___ Task material

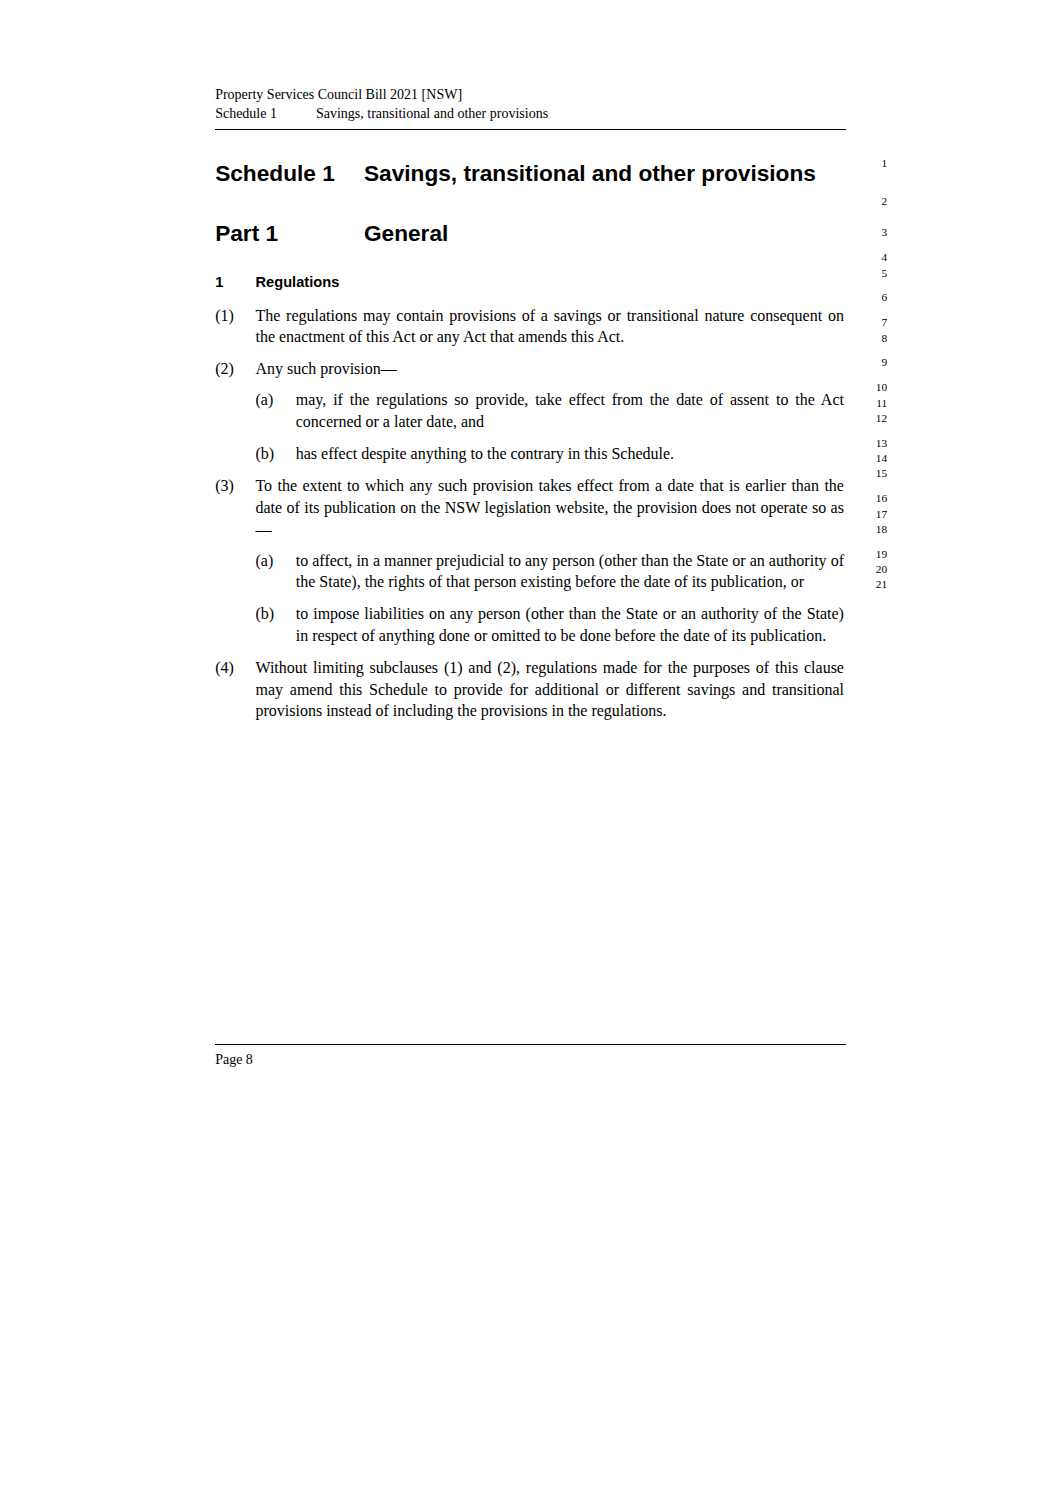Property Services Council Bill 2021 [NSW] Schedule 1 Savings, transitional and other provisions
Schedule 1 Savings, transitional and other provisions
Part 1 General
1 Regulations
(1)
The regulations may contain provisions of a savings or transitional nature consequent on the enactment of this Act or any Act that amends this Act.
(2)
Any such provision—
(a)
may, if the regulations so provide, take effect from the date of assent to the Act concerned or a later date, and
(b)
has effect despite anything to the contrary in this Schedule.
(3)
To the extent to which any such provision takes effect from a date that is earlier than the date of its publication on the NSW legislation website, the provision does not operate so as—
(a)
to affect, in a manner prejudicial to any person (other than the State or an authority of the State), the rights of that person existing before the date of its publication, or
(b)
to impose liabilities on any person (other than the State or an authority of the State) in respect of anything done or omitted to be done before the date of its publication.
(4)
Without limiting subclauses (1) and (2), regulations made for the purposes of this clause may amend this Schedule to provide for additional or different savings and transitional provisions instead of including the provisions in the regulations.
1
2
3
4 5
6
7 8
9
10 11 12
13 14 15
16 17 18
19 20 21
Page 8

______
___ Task material

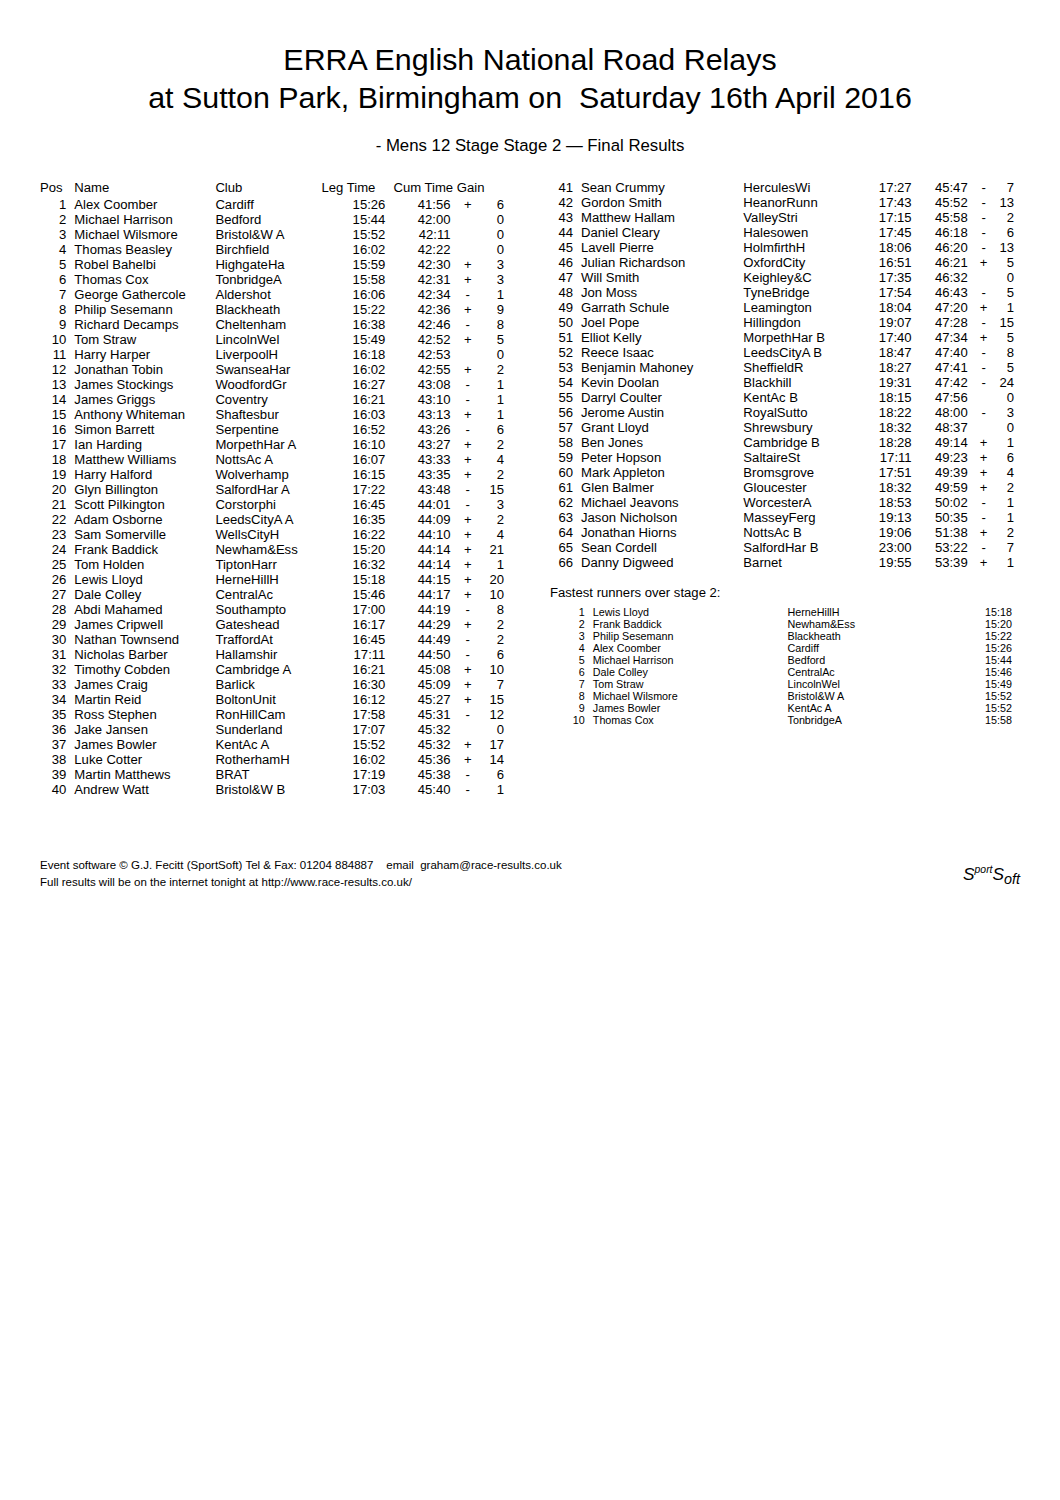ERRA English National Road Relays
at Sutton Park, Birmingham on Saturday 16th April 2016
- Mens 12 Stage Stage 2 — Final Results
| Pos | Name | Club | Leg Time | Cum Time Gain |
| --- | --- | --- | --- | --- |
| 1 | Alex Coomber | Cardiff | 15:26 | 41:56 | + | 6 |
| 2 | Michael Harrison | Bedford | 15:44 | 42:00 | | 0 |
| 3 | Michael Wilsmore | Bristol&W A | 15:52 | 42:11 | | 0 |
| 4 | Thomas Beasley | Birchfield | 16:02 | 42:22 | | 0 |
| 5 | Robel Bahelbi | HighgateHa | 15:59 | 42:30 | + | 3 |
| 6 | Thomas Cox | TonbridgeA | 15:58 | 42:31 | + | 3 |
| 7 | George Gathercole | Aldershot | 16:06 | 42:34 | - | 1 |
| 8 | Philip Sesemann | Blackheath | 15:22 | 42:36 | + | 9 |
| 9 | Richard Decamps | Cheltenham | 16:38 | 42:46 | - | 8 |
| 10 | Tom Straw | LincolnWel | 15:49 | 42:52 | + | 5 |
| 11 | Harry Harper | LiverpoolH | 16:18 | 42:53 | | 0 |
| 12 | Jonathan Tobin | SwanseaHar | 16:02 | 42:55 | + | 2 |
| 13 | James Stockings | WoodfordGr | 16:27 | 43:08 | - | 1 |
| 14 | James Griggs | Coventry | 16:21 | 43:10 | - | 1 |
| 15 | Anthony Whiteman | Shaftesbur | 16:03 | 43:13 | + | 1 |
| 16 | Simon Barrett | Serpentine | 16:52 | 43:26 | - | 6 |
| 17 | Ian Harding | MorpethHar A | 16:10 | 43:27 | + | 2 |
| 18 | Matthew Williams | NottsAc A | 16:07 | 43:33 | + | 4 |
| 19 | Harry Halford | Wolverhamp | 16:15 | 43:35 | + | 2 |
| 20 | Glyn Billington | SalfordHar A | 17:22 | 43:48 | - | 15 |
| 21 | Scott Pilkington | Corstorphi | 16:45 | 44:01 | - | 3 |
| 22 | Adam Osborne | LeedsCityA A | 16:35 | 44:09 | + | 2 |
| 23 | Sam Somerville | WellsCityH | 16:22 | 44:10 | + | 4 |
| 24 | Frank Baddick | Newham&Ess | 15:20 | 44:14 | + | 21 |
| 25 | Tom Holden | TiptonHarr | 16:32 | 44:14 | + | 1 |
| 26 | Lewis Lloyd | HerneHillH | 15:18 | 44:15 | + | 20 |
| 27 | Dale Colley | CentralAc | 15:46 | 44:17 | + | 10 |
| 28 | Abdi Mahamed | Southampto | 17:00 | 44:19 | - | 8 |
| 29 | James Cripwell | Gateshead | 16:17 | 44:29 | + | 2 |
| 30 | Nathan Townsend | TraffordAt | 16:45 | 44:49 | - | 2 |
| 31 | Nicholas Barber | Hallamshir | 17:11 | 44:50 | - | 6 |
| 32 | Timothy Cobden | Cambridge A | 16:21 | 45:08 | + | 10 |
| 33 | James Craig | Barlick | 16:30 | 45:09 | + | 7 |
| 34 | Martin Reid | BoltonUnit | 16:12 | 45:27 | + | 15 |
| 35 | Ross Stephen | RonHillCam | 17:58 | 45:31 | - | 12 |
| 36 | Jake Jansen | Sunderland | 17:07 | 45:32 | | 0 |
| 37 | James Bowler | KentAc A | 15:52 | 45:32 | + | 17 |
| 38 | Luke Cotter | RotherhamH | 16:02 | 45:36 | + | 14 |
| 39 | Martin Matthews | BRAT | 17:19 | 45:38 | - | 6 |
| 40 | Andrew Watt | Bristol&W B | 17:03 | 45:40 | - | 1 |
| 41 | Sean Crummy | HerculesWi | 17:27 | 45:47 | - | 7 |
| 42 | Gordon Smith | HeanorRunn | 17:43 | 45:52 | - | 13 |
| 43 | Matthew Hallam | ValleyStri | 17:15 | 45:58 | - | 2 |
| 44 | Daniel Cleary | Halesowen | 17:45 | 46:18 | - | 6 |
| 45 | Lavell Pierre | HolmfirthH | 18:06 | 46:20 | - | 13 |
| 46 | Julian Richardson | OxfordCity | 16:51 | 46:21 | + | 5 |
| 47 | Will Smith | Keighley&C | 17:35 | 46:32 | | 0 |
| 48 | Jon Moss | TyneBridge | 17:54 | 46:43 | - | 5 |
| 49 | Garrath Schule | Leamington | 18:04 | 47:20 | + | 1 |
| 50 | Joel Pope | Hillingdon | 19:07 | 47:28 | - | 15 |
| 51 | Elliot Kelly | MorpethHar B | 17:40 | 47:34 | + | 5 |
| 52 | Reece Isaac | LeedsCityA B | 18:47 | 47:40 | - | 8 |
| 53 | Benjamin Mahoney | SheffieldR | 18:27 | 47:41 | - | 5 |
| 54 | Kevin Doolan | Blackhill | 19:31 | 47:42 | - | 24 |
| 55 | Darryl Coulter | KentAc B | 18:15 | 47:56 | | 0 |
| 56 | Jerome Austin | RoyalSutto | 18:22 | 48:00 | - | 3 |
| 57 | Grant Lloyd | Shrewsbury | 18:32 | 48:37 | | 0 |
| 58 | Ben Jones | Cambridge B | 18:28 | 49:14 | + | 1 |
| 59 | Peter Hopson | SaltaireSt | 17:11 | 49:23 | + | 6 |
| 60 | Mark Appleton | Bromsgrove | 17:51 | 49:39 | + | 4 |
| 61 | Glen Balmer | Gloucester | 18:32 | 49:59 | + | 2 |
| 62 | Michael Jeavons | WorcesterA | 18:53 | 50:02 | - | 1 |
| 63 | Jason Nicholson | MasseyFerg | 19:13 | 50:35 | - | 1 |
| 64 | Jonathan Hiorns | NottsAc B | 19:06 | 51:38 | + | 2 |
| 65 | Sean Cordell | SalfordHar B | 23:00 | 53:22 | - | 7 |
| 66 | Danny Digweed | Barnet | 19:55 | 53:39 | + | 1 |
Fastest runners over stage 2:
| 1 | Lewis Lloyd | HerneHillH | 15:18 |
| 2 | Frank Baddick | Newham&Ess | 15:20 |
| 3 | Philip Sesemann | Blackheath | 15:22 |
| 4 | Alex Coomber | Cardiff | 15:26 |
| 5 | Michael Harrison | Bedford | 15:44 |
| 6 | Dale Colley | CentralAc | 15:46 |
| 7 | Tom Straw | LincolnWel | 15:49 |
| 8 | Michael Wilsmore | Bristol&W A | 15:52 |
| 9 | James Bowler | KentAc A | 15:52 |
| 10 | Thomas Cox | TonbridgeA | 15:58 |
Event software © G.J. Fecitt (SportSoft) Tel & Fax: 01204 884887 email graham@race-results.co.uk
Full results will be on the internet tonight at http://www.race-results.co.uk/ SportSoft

______

Assignment: There is a line with "8 | Michael" and a line with "Event software ©" above. Copy exactly those two lines and all lines between them, with nothing else.

Completed exercise:
| 8 | Michael Wilsmore | Bristol&W A | 15:52 |
| 9 | James Bowler | KentAc A | 15:52 |
| 10 | Thomas Cox | TonbridgeA | 15:58 |
Event software © G.J. Fecitt (SportSoft) Tel & Fax: 01204 884887 email graham@race-results.co.uk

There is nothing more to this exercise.